Which lines run from the one with "cells display strong" through the end of the data? Retype them exactly, without pictures.

**Recorded information**
---

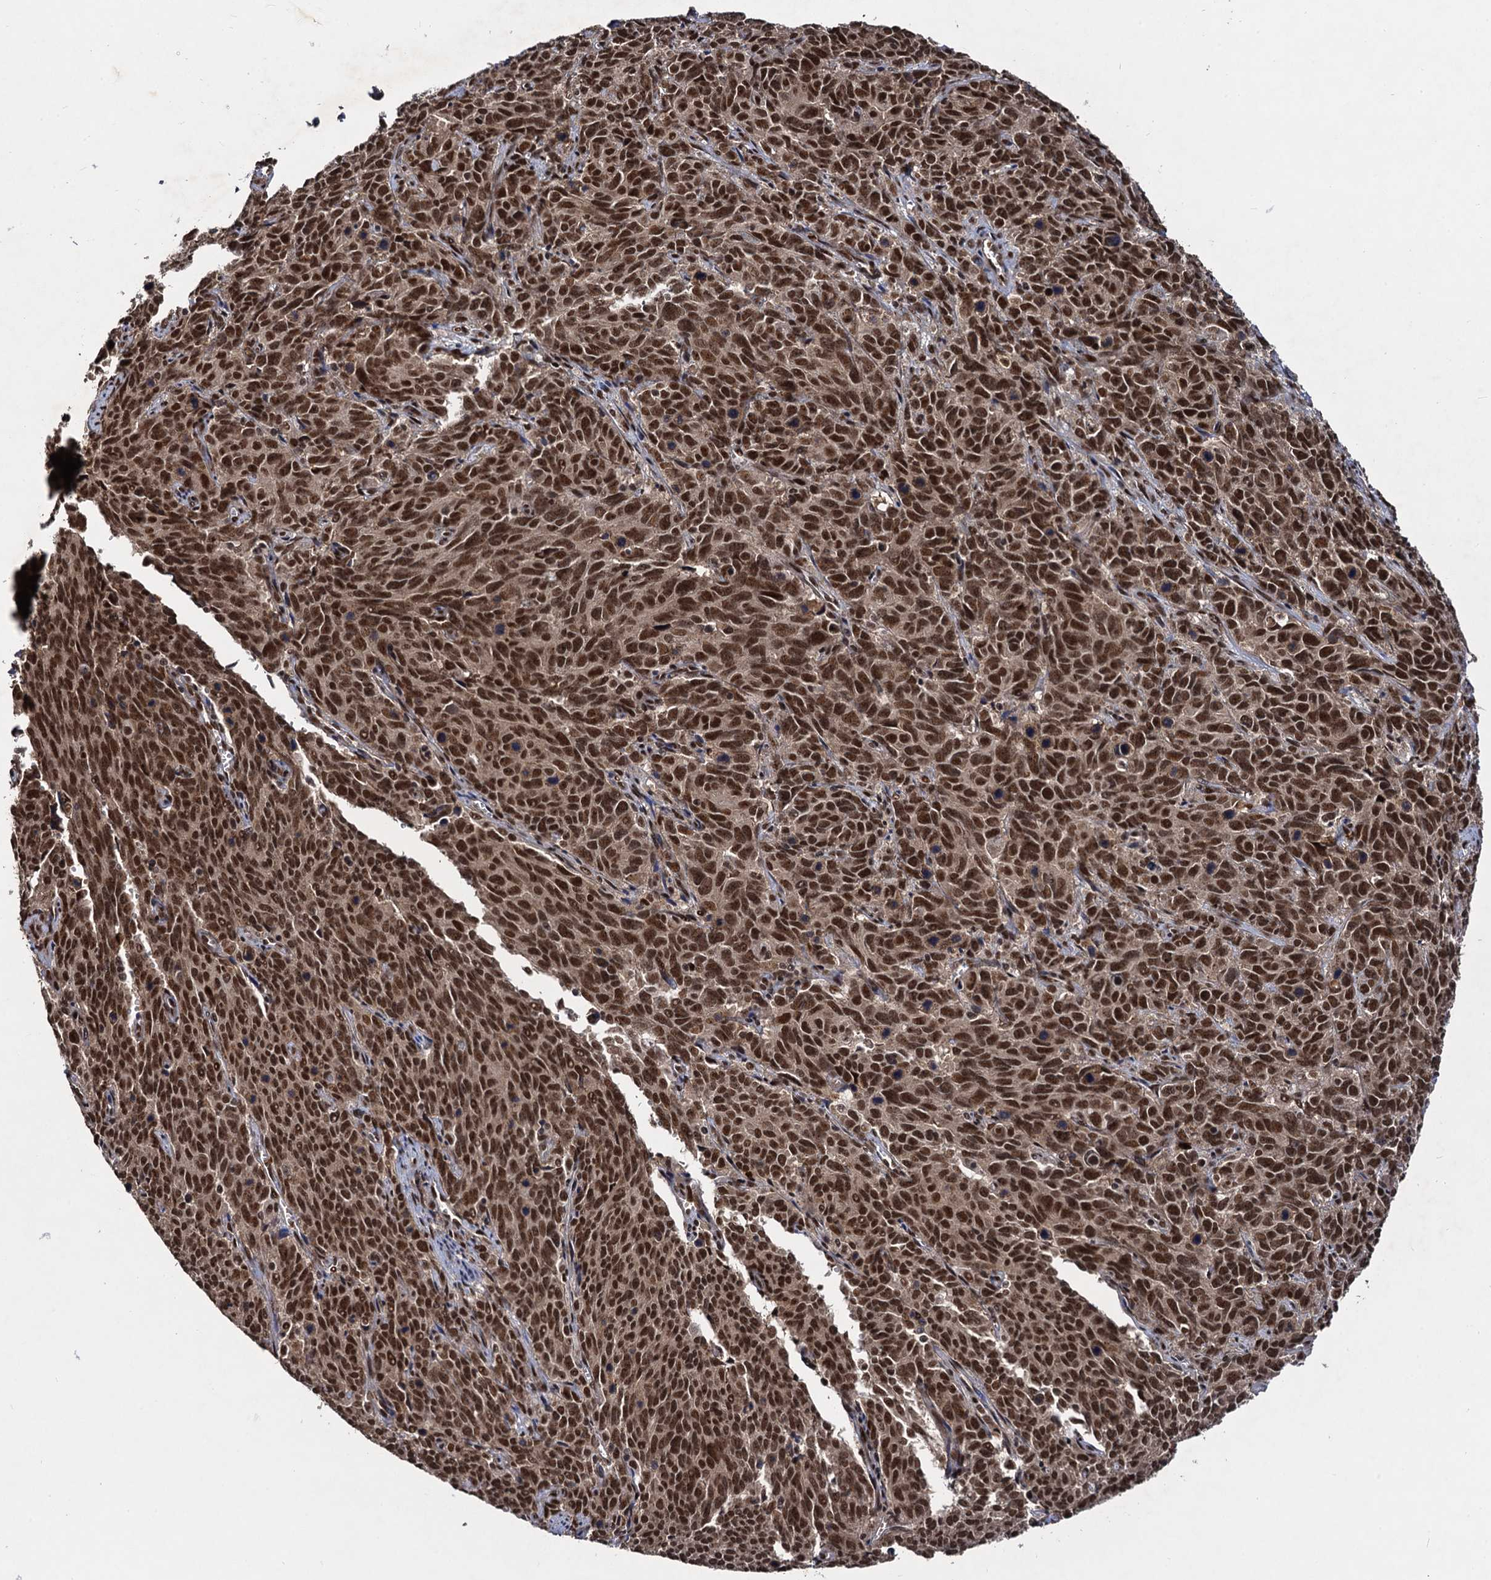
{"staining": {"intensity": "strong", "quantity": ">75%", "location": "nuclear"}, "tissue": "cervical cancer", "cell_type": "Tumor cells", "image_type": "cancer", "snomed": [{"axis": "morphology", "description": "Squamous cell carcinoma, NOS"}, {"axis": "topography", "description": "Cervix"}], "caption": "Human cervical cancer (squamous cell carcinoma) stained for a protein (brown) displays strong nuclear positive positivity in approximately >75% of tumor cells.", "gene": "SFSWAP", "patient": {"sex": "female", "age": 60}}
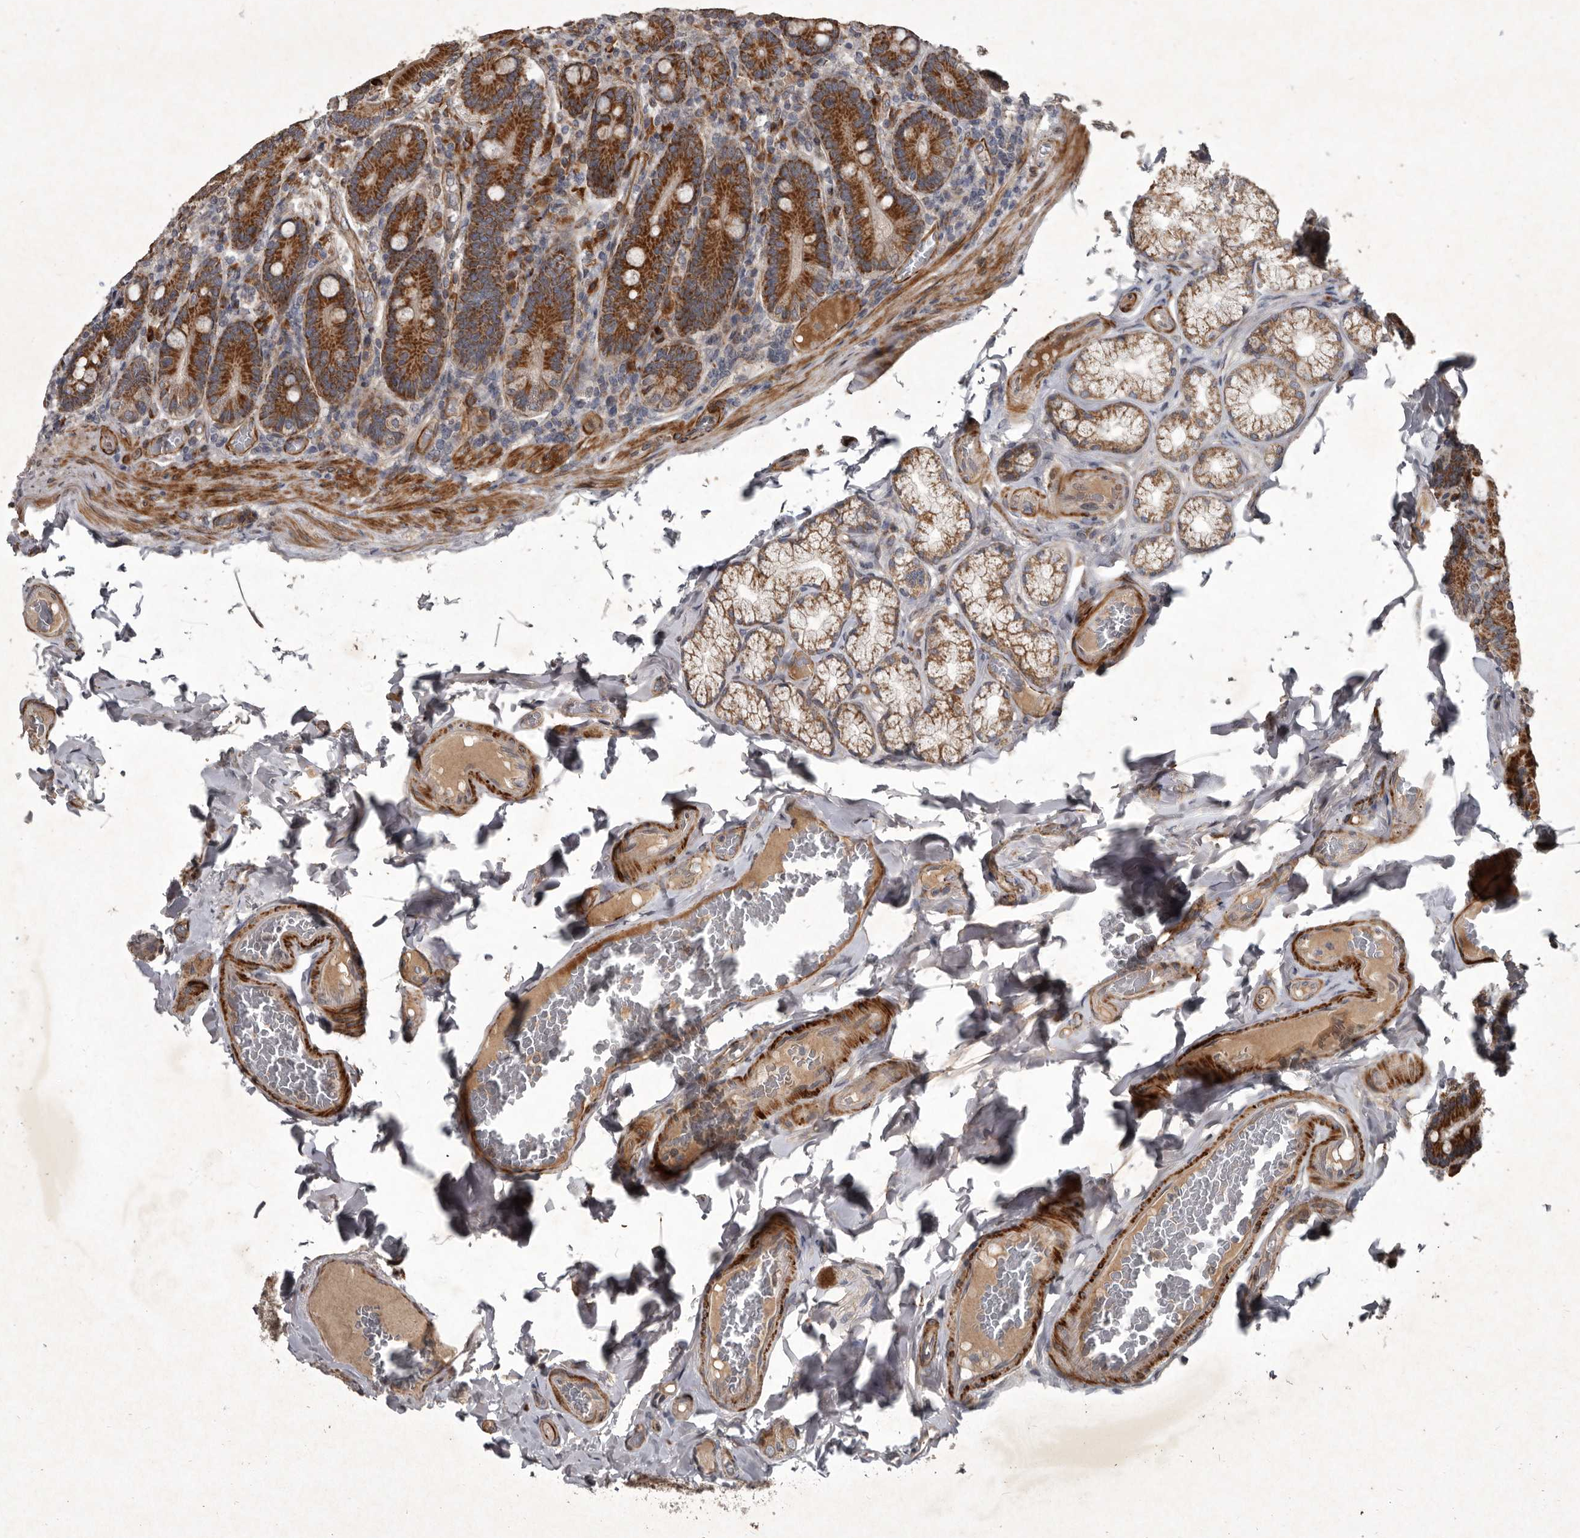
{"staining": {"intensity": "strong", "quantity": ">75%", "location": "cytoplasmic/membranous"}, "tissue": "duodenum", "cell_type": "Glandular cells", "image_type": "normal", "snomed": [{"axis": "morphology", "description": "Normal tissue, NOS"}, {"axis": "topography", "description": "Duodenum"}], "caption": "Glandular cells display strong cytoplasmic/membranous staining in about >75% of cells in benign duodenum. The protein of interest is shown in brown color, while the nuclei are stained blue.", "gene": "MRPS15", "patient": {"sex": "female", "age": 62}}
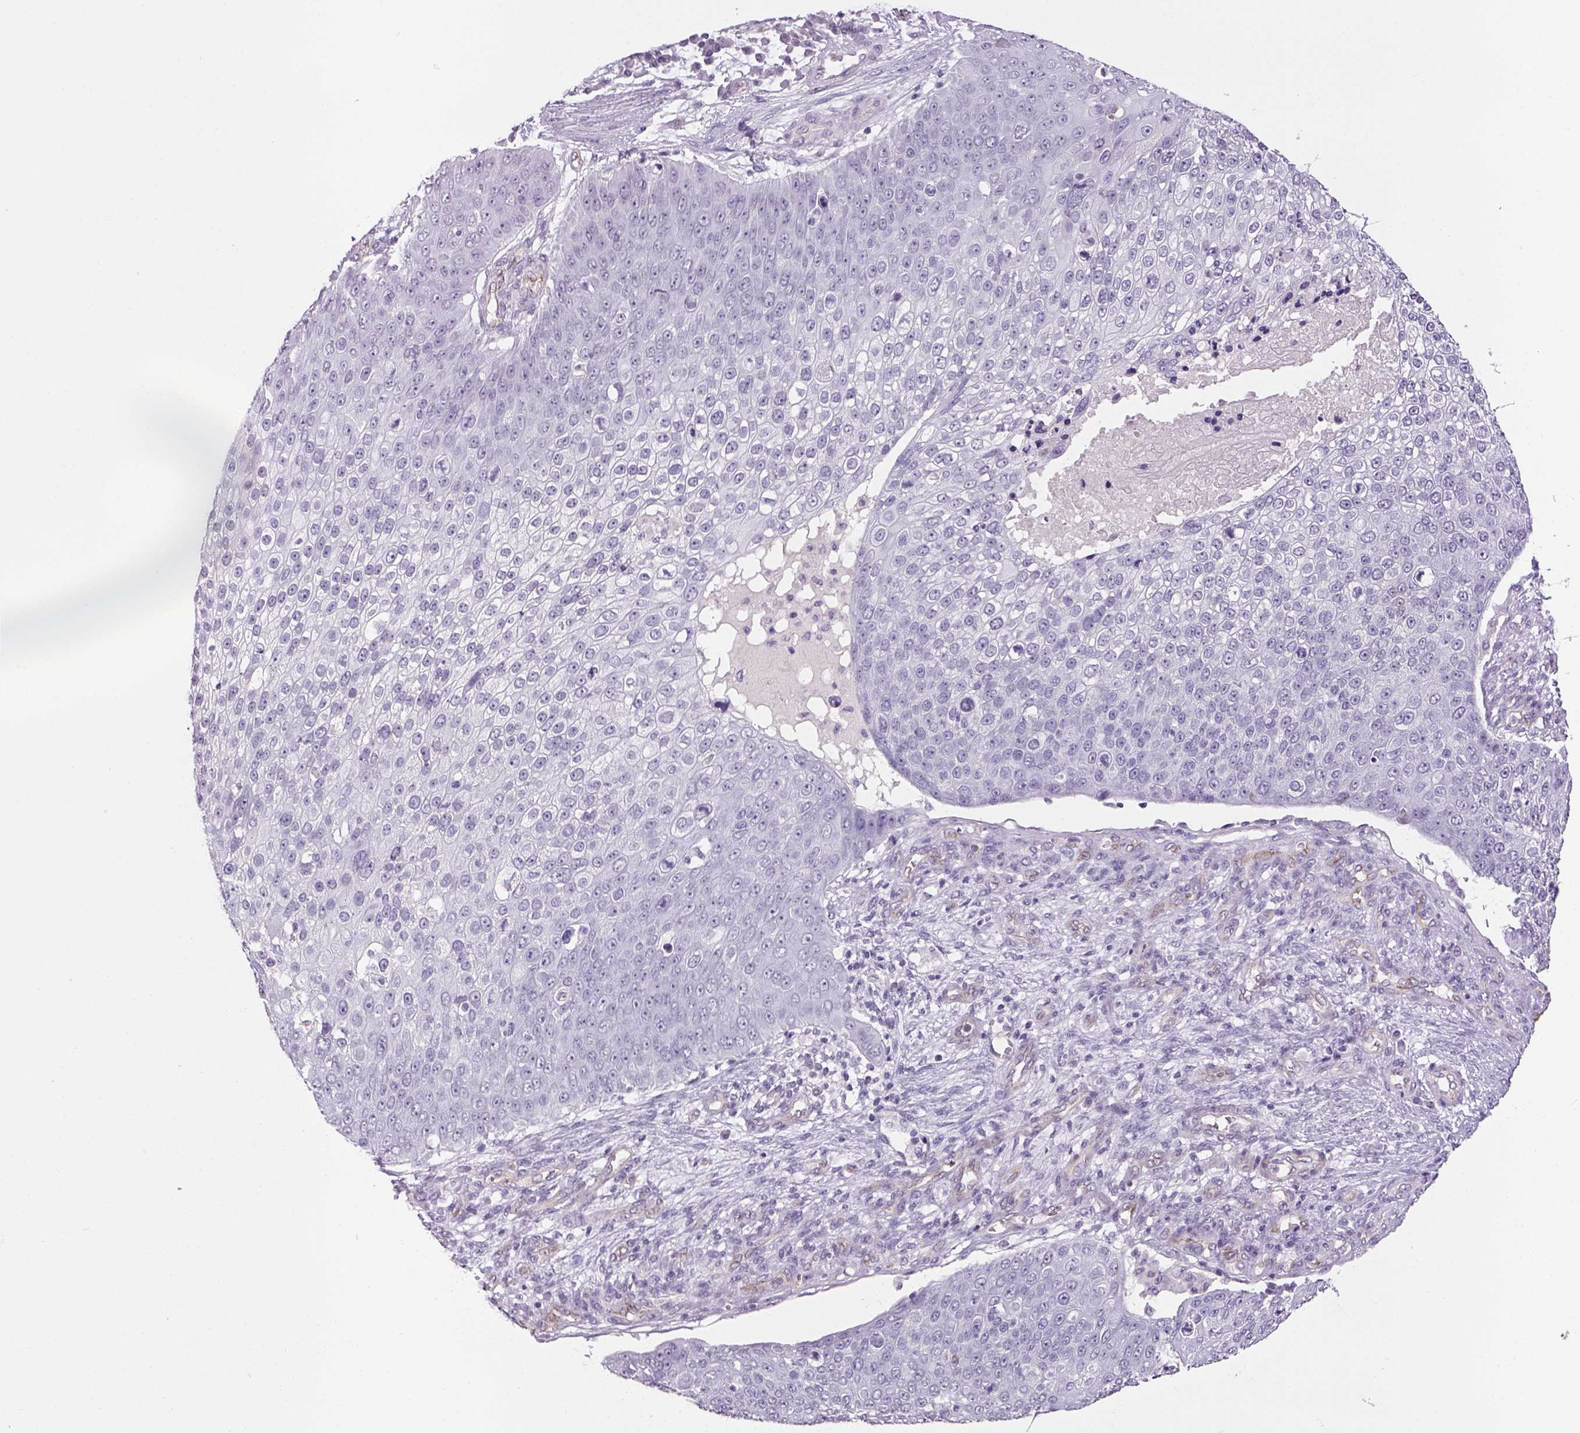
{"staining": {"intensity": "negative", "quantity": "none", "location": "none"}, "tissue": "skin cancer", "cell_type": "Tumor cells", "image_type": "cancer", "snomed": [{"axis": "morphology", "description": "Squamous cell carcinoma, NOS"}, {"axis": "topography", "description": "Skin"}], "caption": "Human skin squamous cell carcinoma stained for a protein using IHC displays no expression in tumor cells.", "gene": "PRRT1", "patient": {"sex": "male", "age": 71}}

---

**Response area**
{"staining": {"intensity": "strong", "quantity": ">75%", "location": "cytoplasmic/membranous"}, "tissue": "duodenum", "cell_type": "Glandular cells", "image_type": "normal", "snomed": [{"axis": "morphology", "description": "Normal tissue, NOS"}, {"axis": "topography", "description": "Duodenum"}], "caption": "Glandular cells display strong cytoplasmic/membranous staining in about >75% of cells in benign duodenum. The protein of interest is shown in brown color, while the nuclei are stained blue.", "gene": "MRPS15", "patient": {"sex": "female", "age": 62}}
{"staining": {"intensity": "negative", "quantity": "none", "location": "none"}, "tissue": "skin cancer", "cell_type": "Tumor cells", "image_type": "cancer", "snomed": [{"axis": "morphology", "description": "Squamous cell carcinoma, NOS"}, {"axis": "topography", "description": "Skin"}], "caption": "Human skin squamous cell carcinoma stained for a protein using IHC displays no expression in tumor cells.", "gene": "PRRT1", "patient": {"sex": "male", "age": 71}}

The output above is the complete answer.